Reproduce every text line of the material below verbatim and omit the pictures from the output.

-=-=-=-=-

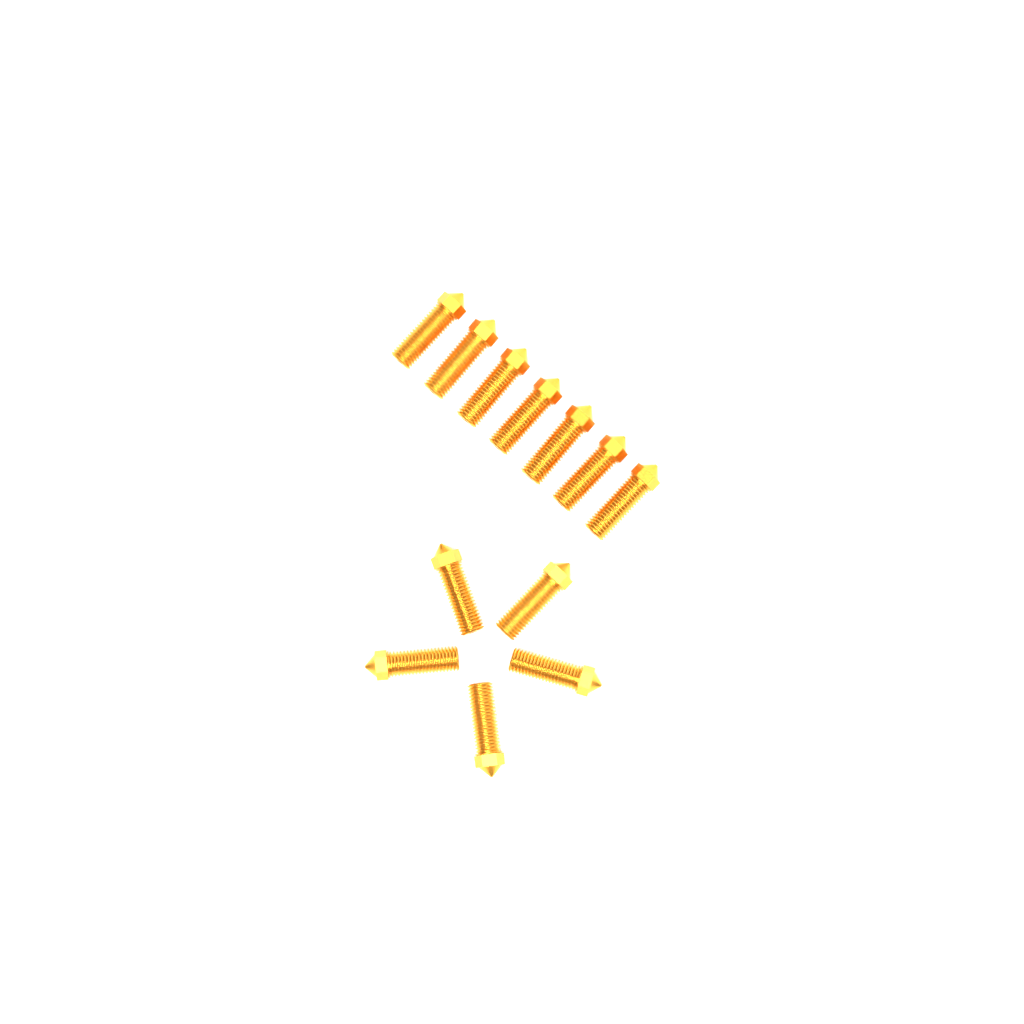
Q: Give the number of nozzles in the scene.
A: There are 12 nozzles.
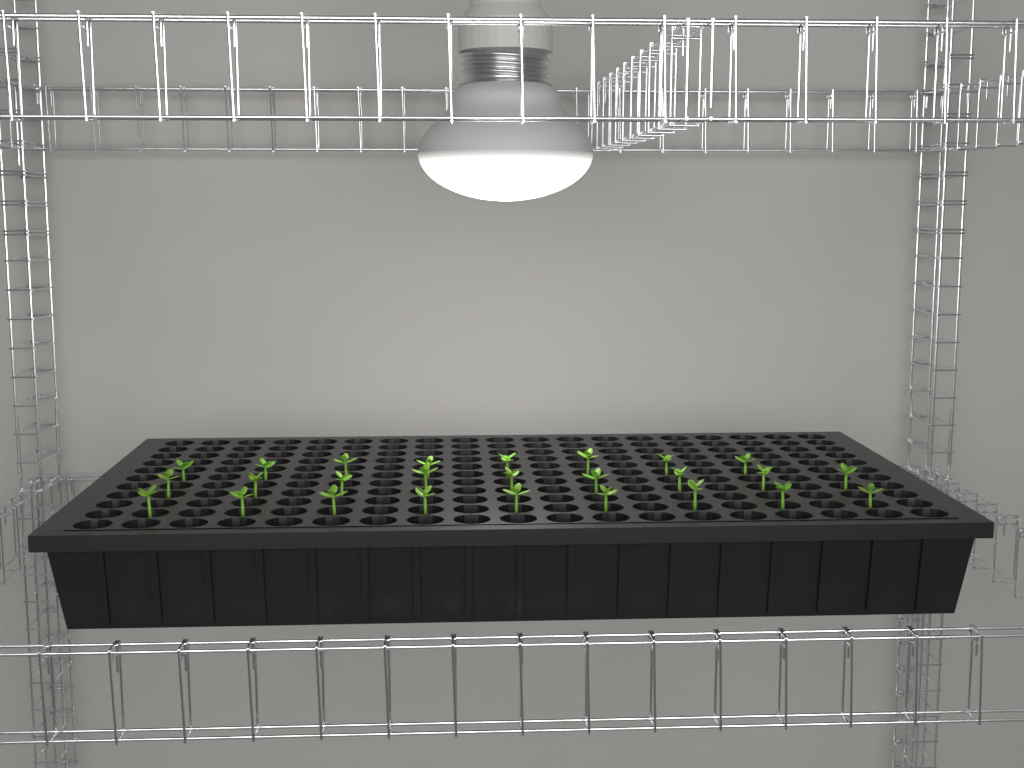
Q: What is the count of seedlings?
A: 26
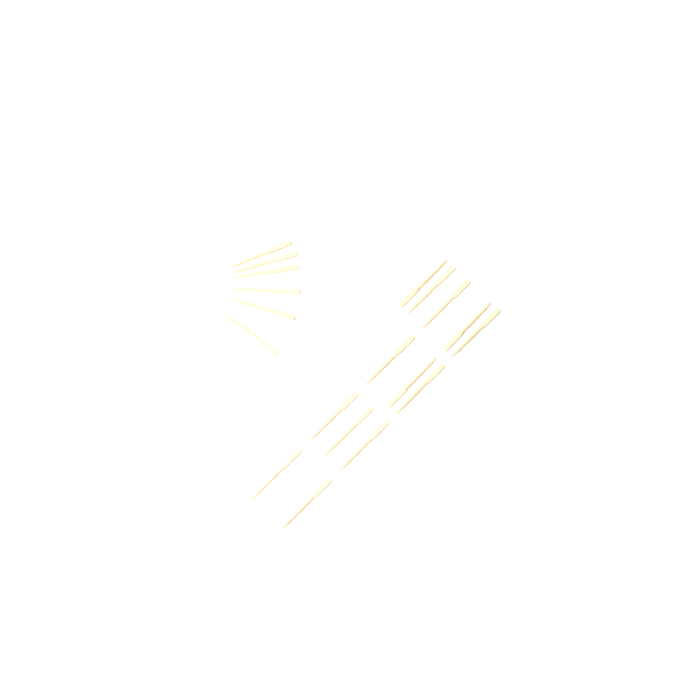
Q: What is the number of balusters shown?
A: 19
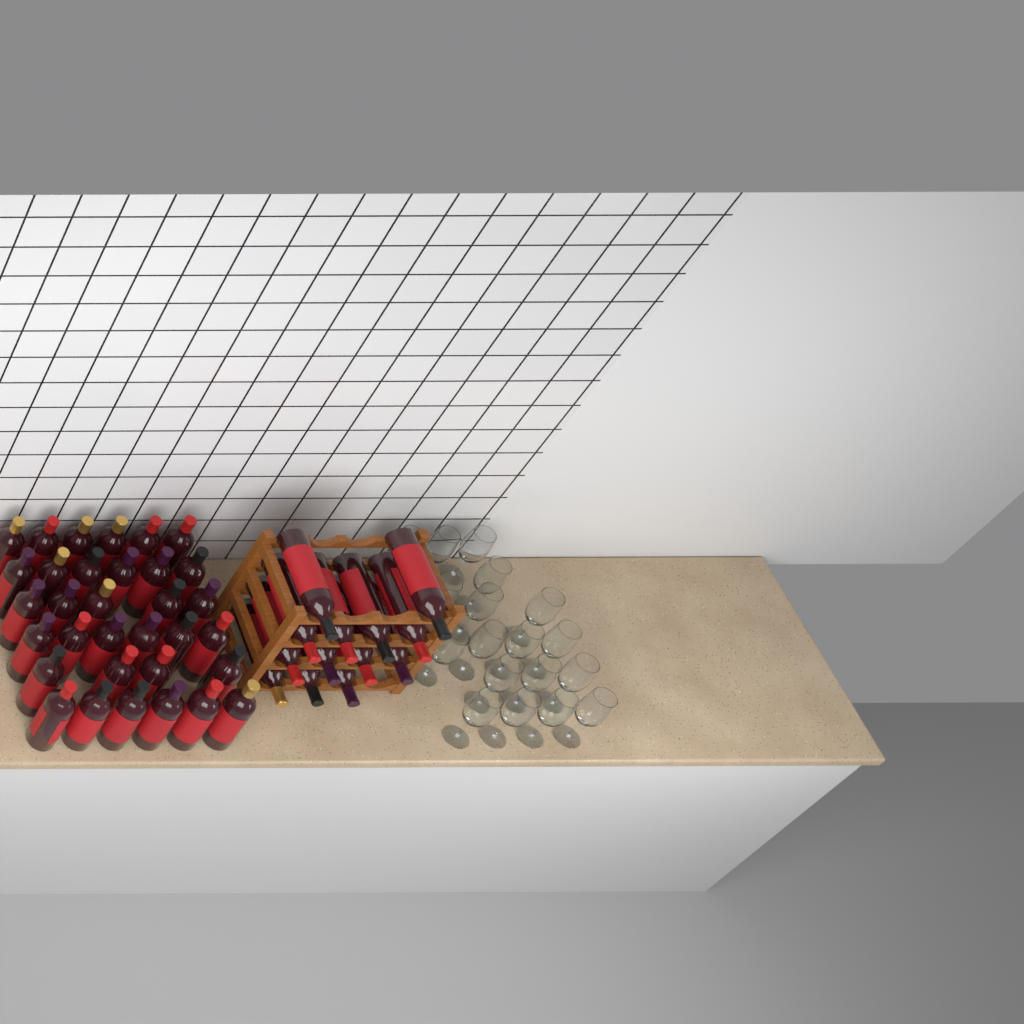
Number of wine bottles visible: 46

-=-=-=-=-

• [SOLUTION TO THE PROBLEM]
Q: Give the number of nozzles in the scene.
A: There are 12 nozzles.
Q: What is the count of seedlings?
A: 26
Q: What is the number of balusters shown?
A: 19
Number of wine bottles visible: 46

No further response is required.